Работы с каждым днем прибавлялось. Володины постоянно широко и жадно распахнутые глаза, его готовность всегда действовать, та уважительная искренность, с которой он задавал и Виноградову, и Нине Сергеевне, и Ксении Николаевне вопросы, то желание быть не на виду, а скромно-полезным, та страсть к узнаванию и накоплению знаний, которые все замечали в практиканте Устименке, — все это вместе довольно скоро сделало Володю в каком-то душевном человеческом смысле незаменимым. И даже суровая операционная сестра частенько звала Володю к себе, чтобы учить его той особой ловкости, с которой она справлялась в своем сложном и очень ответственном хозяйстве.
— Вот я заготовила набор, — звеня инструментами, говорила она, — опустила его в стерилизатор, а сама, заметьте, не теряя времени, иду к умывальнику и мою руку «для подачи на операцию». Следите внимательно, не пропускайте ничего: наступит пора, и вам самому придется дрессировать нашего брата, не морщитесь, именно — дрессировать, только так. Далее. Я надела стерильный халат, набор из стерилизатора вынут санитаркой, я покрыла его полотенцем, набор размещен по левой стороне инструментального стола. Следитe внимательно, учитесь экономии времени, перед вами сестра высшего класса, экстра, совершенно достойная такого хирурга, как Николай Евгеньевич…

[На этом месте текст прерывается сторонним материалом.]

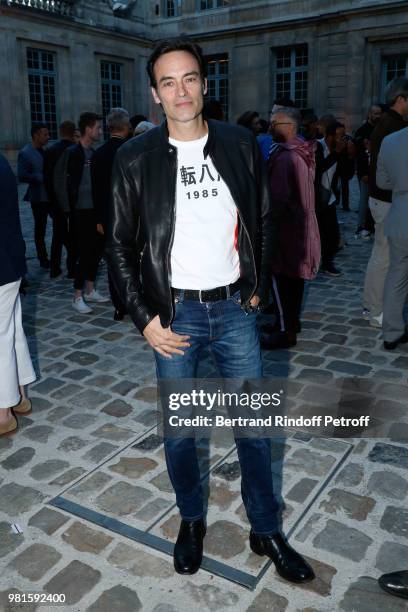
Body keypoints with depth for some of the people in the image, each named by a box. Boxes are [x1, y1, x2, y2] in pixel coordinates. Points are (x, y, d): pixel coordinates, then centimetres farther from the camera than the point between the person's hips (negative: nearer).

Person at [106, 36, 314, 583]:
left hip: (235, 309, 2)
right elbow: (121, 244, -1)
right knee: (178, 430, 11)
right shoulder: (135, 157, -3)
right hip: (174, 313, -1)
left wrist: (259, 287, 6)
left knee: (254, 425, 10)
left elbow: (264, 221, 10)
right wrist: (145, 317, -6)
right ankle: (192, 520, 36)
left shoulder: (241, 145, 2)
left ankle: (266, 531, 30)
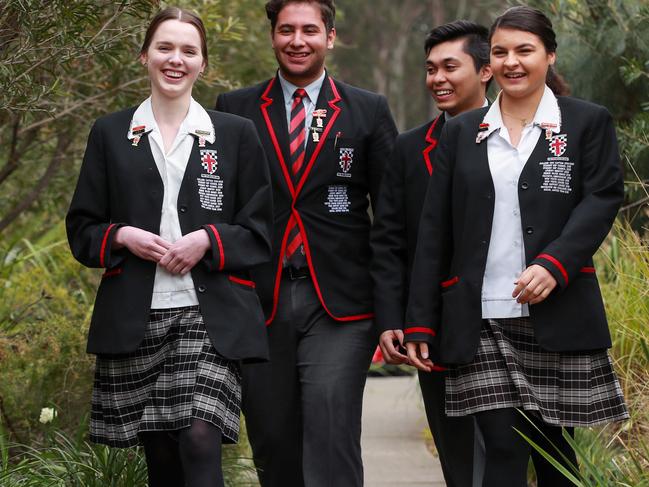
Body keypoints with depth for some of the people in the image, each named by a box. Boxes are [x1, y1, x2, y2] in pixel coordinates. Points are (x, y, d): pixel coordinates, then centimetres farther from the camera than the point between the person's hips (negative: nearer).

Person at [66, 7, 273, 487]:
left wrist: (208, 241, -11)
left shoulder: (236, 134, 9)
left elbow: (260, 231, 8)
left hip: (210, 316, -2)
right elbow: (82, 230, 12)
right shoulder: (110, 134, 11)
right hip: (134, 321, 2)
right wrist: (122, 236, -9)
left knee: (200, 443, -18)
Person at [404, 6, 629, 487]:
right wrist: (420, 322, 5)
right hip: (479, 321, 1)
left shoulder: (588, 122, 6)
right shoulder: (461, 132, 12)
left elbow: (603, 198, -5)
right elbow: (434, 232, 10)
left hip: (555, 316, -1)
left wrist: (555, 263, -22)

Володя ходил непременно в прозекторскую на все вскрытия. С Ниной Сергеевной он ездил на вызовы в деревни Ополье и Большое Гриднево. Четыре раза ставил верные диагнозы — острый аппендицит, почечная колика, ветряная оспа и атерома. Двух больных он курировал и был на обходе похвален Виноградовым, на что Богословский сказал «гм». Ромке Чухнину он сам иссек рубцы возле уха, правда под руководством Николая Евгеньевича, и теперь знаток медицины из пятой палаты разговаривал с Володей подхалимским голосом. Сделал Устименко и еще несколько малых операций, но в больнице его, несмотря на строжайшее запрещение Богословского, все-таки все называли «наш Володя», или «Володечка», или «доктор Володя». Держался Володя солидно, несмотря на смешливость, почти никогда не улыбался, разговаривал отрывисто, вдруг, совершенно, что называется, ни к селу ни к городу, говорил:
— Я очень попрошу вас…
Были и конфузы. Однажды тетка, которую он лечил в амбулатории от мастита, подстерегла его на лавочке возле выхода из больницы и, прогягивая чистенькое новенькое лукошко, сказала:
— Вот тебе, Володечка, медку сотового. Покушай в свое удовольствие. Уж очень хорошо ты, спасибо тебе, деточка, вылечил меня. Здесь и огурчики еще махонькие, и помидорчики, и репочка сладкая.
— Кто? — не понял Володя, держа в руке лукошко.
— Да ты, ты, Владимир Афанасьевич, тебе благодарность я принесла.
— Вы что, Антонова, с ума сошли? — багровея, спросил Устименко.
Тетка махнула на него рукой и быстро пошла к коновязи возле амбулатории. Володя постоял, потом, щелкая своими растоптанными сандалиями, погнался за Антоновой.
— Вы не смеете! — кричал он, подбегая к подводе. — Я не позволю, я вас привлеку…
И еще долго потом ему было стыдно своих собственных глупых воплей, угроз и стыдно вспоминать доброе, испуганное лицо Антоновой. В другой раз хитрый мужичонка с кривым ртом, по кличке Козодой, попросил у Володи по секрету шесть рублей.